Keine Empfehlung für Bafög-Erhöhung:Mehr gibt's nicht

Das Leben wird teurer, der Bafög-Satz bleibt gleich: Bildungsministerin Schavan hat auf eine Empfehlung für höhere Ausbildungsförderung verzichtet - zum ersten Mal seit Jahren. Nach dem Tauziehen im Bundesrat um die letzte Anhebung 2010 will man zunächst das Votum der Länder einholen.

Der neue Bafög-Bericht der Bundesregierung enthält trotz gestiegener Lebenshaltungskosten im Gegensatz zu früheren Jahren keine Empfehlung für eine höhere Ausbildungsförderung. Bundesbildungsministerin Annette Schavan (CDU) bot den Ländern nach dem Kabinettsbeschluss zunächst Gespräche über mögliche Anpassungen für Studenten und Schüler an.

Keine Empfehlung für Bafög-Erhöhung: Auch wenn das Bafög als Erfolgsgeschichte verkauft wird: Mehr Geld gibt es in naher Zukunft nicht.

Auch wenn das Bafög als Erfolgsgeschichte verkauft wird: Mehr Geld gibt es in naher Zukunft nicht.

(Foto: AP)

Eine erste Reaktion kam aus Bayern. Wissenschaftsminister Wolfgang Heubisch (FDP) sagte dem Berliner Tagesspiegel: "Ich glaube nicht, dass höhere Bafög-Sätze derzeit machbar sind." Angesichts der schwierigen Haushaltslage der Länder gehe es bei einer Mitfinanzierung von 35 Prozent um Summen, "die momentan nicht darstellbar sind". Auch sei es wichtiger, mehr Geld für gute Lehre auszugeben als für Bafög.

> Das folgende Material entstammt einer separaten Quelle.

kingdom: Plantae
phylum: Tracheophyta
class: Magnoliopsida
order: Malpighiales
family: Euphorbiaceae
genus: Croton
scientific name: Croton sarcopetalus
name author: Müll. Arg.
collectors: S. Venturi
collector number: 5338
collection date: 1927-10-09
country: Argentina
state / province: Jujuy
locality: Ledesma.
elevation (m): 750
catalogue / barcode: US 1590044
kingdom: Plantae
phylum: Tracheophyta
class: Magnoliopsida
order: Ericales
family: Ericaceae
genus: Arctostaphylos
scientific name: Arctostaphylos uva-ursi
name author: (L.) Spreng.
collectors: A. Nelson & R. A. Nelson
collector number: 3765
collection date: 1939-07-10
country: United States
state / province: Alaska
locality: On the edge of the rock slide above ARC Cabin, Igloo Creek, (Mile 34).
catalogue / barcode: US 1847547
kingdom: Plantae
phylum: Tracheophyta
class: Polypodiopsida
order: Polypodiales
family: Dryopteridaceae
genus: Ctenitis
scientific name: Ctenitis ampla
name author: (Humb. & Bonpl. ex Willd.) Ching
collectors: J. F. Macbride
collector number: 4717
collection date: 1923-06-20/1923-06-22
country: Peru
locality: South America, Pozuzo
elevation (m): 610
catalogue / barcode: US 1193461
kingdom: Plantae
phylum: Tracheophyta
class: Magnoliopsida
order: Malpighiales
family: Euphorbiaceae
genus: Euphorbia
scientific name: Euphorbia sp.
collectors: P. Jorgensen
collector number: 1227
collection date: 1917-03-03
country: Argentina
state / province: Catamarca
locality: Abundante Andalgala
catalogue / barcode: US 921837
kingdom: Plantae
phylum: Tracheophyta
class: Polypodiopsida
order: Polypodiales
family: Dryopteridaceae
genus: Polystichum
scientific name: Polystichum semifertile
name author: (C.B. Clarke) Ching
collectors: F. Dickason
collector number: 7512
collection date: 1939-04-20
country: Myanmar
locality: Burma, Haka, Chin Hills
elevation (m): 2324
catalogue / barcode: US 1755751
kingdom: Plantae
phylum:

Das Deutsche Studentenwerk und die Gewerkschaften verlangten dagegen angesichts der Preis- und Lohnentwicklung eine Erhöhung der Fördersätze um fünf Prozent und der Elternfreibeträge um sechs Prozent noch in diesem Jahr. Schavan sagte zu dem Verzicht auf eine konkrete Aussage in ihrem Regierungsbericht: "Es ist unverzichtbar, zu einer verlässlichen Verständigung mit allen Ländern darüber zu kommen, dass jede Seite ihren Finanzierungsanteil an eventuellen Mehrausgaben zu tragen bereit ist."

Der Bund trägt 65 Prozent der Bafög-Kosten, die Länder 35. Um die letzte Erhöhung im Jahr 2010 hatte es wegen der Kostenaufteilung erhebliche Kontroversen zwischen Bund und Ländern im Bundesrat gegeben. Laut Bericht sind die Bafög-Ausgaben von Bund und Ländern von rund 2,3 Milliarden Euro (2008) auf fast 2,9 Milliarden Euro (2010) gestiegen. Die durchschnittlichen monatlichen Förderbeträge bei den Studenten stiegen im selben Zeitraum um fast 10 Prozent auf 436 Euro, für Schüler sogar um mehr als 11 Prozent auf 357 Euro.

Eine Erfolgsgeschichte

Schavan sagte: "Das Bafög ist eine Erfolgsgeschichte. Es ist und bleibt eine starke und verlässliche Säule der Studienfinanzierung." Die Zahl der geförderten Schüler und Studenten stieg seit 2008 um rund 60.000 auf 585.000. Besonders positiv wirkte sich die Ausweitung der studentischen Auslandsförderung aus.

Die Zahl der deutschen Studenten, die mit Bafög im Ausland studieren, stieg 2010 um mehr als 50 Prozent auf 43.200 an. Die Regierung muss alle zwei Jahre einen Bafög-Bericht für Bundestag und Bundesrat vorlegen. Laut Gesetz ist bei Festsetzung einer Erhöhung "der Entwicklung der Einkommensverhältnisse und der Vermögensbildung, den Veränderungen der Lebenshaltungskosten sowie der finanzwirtschaftlichen Entwicklung Rechnung zu tragen".

Der bildungspolitischer Sprecher der FDP-Bundestagsfraktion, Patrick Meinhardt, versicherte: "Die FDP steht für eine solide Erhöhung der Freibeträge und Bedarfssätze für 2013." Der "Bafög-Basar" mit den Ländern bei jeder Fortentwicklung sei "unerträglich und inakzeptabel". Langfristig sollte das Bafög zu 100 Prozent als Bundesleistung umgebaut werden.